The Last Train to the Rhondda

Many thanks to the many of you who have read and commented on our blog so far. Please feel free to offer up your thoughts to me by email at matthew.hunt@chargesync.com In a later post I will collect together all the responses and thoughts to provide some balance, or reinforcement of our thoughts.

This is an exciting time in the energy market, with incumbents weighed down by heavy debts, bad decisions, and the heavy cost of pension burdens from previous generations. This makes innovation, and what has been called creative destruction imminent in my view. As mentioned previously, embracing these changes and accelerating them seems to me the sensible option (rather than fighting and trying to stick with what we know – and know doesn’t work).

A close friend of mine was recounting to me his story of his journey, post Rugby World Cup victory of Wales over England from Cardiff (the game was in Twickenham of course), on what he described as the ‘Last train to the Rhondda’. The scene he described was poetic in the sense that despite being packed with drunken (Welsh) men it was at complete peace, with every man throughout the train singing in perfect harmony. These are glorious moments when people come together, and this community spirit is what we want to harvest.

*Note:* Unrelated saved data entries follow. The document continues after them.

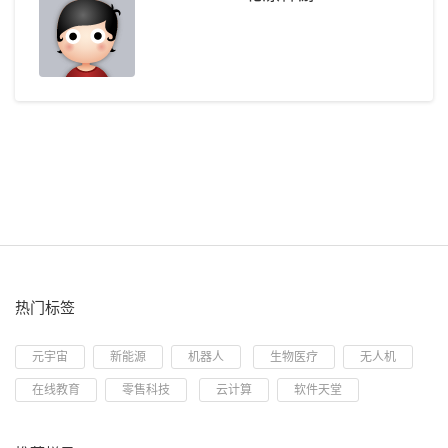
热门标签
元宇宙
新能源
机器人
生物医疗
无人机
在线教育
零售科技
云计算
软件天堂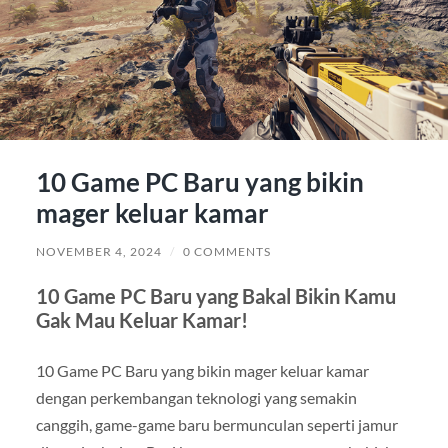
10 Game PC Baru yang bikin
mager keluar kamar
NOVEMBER 4, 2024
/
0 COMMENTS
10 Game PC Baru yang Bakal Bikin Kamu
Gak Mau Keluar Kamar!
10 Game PC Baru yang bikin mager keluar kamar
dengan perkembangan teknologi yang semakin
canggih, game-game baru bermunculan seperti jamur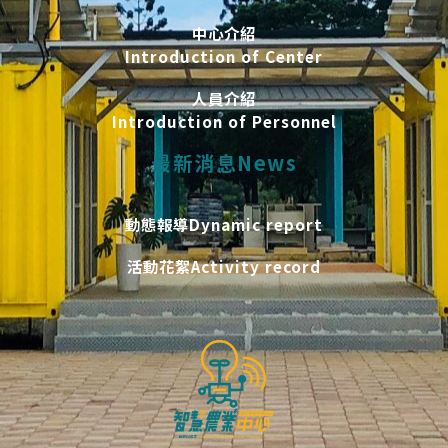
中心介紹
Introduction of Center
人員介紹
Introduction of Personnel
最新消息News
動態報導Dynamic report
活動花絮Activity record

The last train to the Rhondda is a slightly tenuous link, but at ChargeSync we want to create a community of battery devices which cooperate in harmony, responding to a central ‘conductor’ (in a musical sense, not electrical). Our idea is simple, and will provide flexibility at the point of use cheaply and rapidly. This solution is what I describe as a “plus grid” solution. Our aim is to use our batteries to aid the grid in times of peak stress (reducing the reliance on diesel generation), and aid the grid during times of oversupply, when our batteries will charge for use later. This idea moves energy from peak times to off peak, and hence reduces the need to build new wires, and hence reduces the overall cost to the country of running the network. By placing the batteries in the home, at point of use we are able to consume during off peak hours, and reduce consumption in the peak. Batteries located at the higher voltage grid (eg next to a nuclear power station) will not be able to do this, and hence will not be cost effective for many years to come (or ever if batteries are built on the LV-Low Voltage- grid). Putting batteries next to LV substations could be another solution, but then there is an issue of ownership. Who will pay for the build? Whose bill will it effect? At least with home batteries it’s clear that if you make the investment then your bill should be reduced.

Comparing and contrasting this with other battery solutions out there in the market place, the main alternative I see is the ‘off grid’ model. This has an appeal to those who don’t want to operate in the efficient community model (or National Grid) as we’ve done for many years. Perhaps they are so well off that building an unnecessarily large volume of battery capacity in their home is not a worry for them, or perhaps they just like the idea of showing people all their solar panels. This is a reality which isn’t affordable for most people, and actually acts to increase the costs for everyone else on the grid (the grid has to provide support to off grid users for times they cannot generate, and these costs are currently borne by those who are not off grid). Connection charges for ‘off grid’ households are the answer. And let’s make them big enough to help the rest of the market pay for their plus grid batteries.

So the question is, how do you want to travel home from the big match (of life??)? The last train to the Rhondda? Or are you going to take the lonely taxi from Twickenham?